Pra quem só tinha visto jipe, a chegada daquela engrisia foi um assombro, e o velho Vítor mais a velha Gertrudes caíram na capoeira e só voltaram quando ele subiu de novo e soverteu no mundo. E ele contou, cheio de gestos de assombro:

– Quando vi aquela engenhoca com um papa-vento no lombo fofar a asa e descer no meu terreiro, meu fio, eu mais a muié caímo na saroba, cuidano que aquele coiso zoadento tinha vindo era pra comer a gente!

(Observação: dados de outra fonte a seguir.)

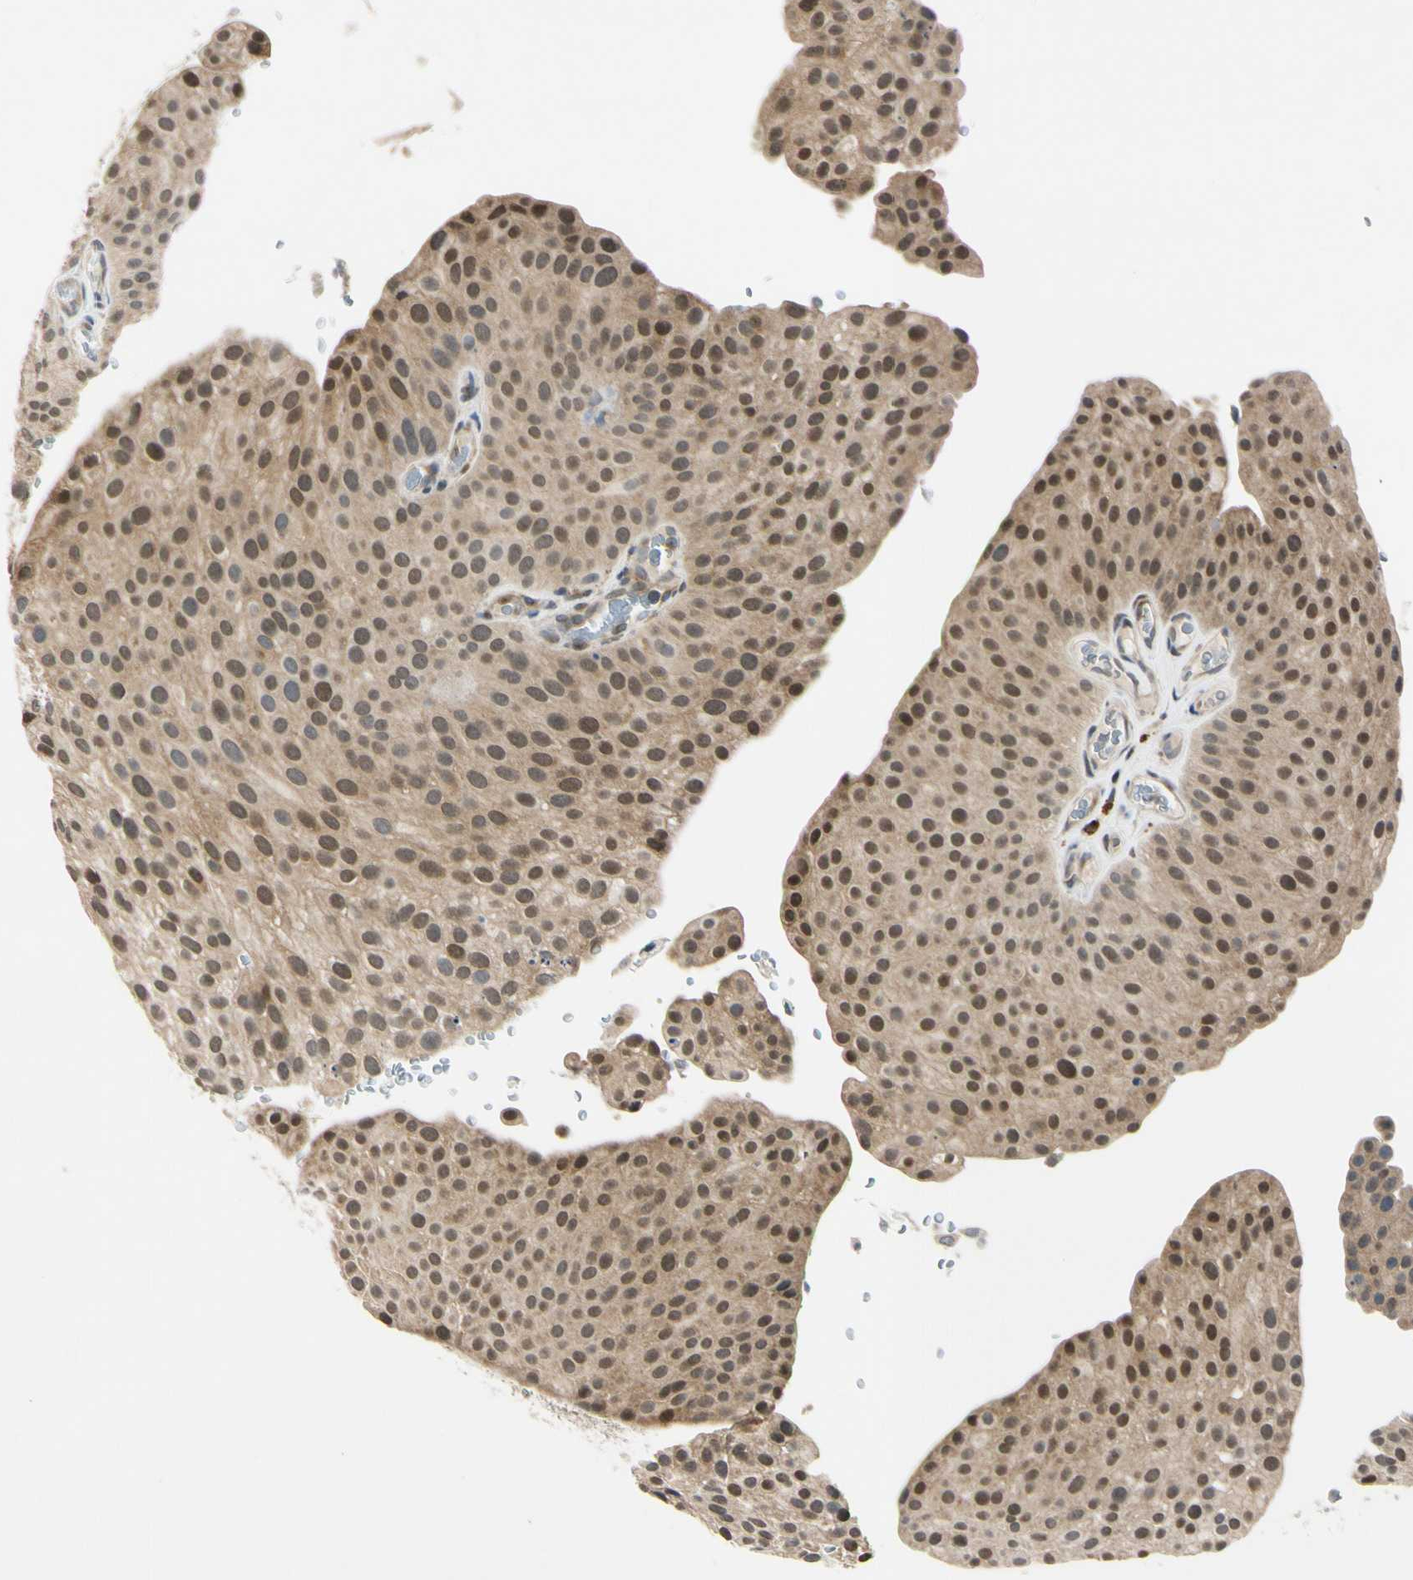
{"staining": {"intensity": "moderate", "quantity": "25%-75%", "location": "cytoplasmic/membranous"}, "tissue": "urothelial cancer", "cell_type": "Tumor cells", "image_type": "cancer", "snomed": [{"axis": "morphology", "description": "Urothelial carcinoma, Low grade"}, {"axis": "topography", "description": "Smooth muscle"}, {"axis": "topography", "description": "Urinary bladder"}], "caption": "Urothelial cancer stained with a brown dye displays moderate cytoplasmic/membranous positive positivity in approximately 25%-75% of tumor cells.", "gene": "RPS6KB2", "patient": {"sex": "male", "age": 60}}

Sempre que me aventurava a ir dar uma pescada de traíra nos porongos do leito dos córregos que passam lá nos Montes Claros, o velho Vítor se desmanchava em oferecimentos para acompanhar a gente, e se incumbia de consinar os pontos onde havia peixes e de arranjar as iscas mais adequadas, sem se falar nas caçadas de jacu, em que ele mostrava as taperas menos preguiçosas de caça, para que não voltássemos de mãos abanando. Quando falava em paga, ele pulava de banda, que estava ali por gosto, e não atrás de pago.

No nosso último encontro, tive a cadência de contar nada menos que dezoito cachorros que ele criava e que o acompanhavam por todo canto, lembrando aquelas célebres matilhas de caça à raposa feitas pelos nobres europeus de antanho.

Numa região desrecursosa até para o sustento, os cães não passavam necessidade, pois ele saía para caçar pacas e veados unicamente para alimentá-los. Dessa vez, soube que sua matilha dobrara, sendo agora quase quarenta sabujos magrelos de costelas expostas.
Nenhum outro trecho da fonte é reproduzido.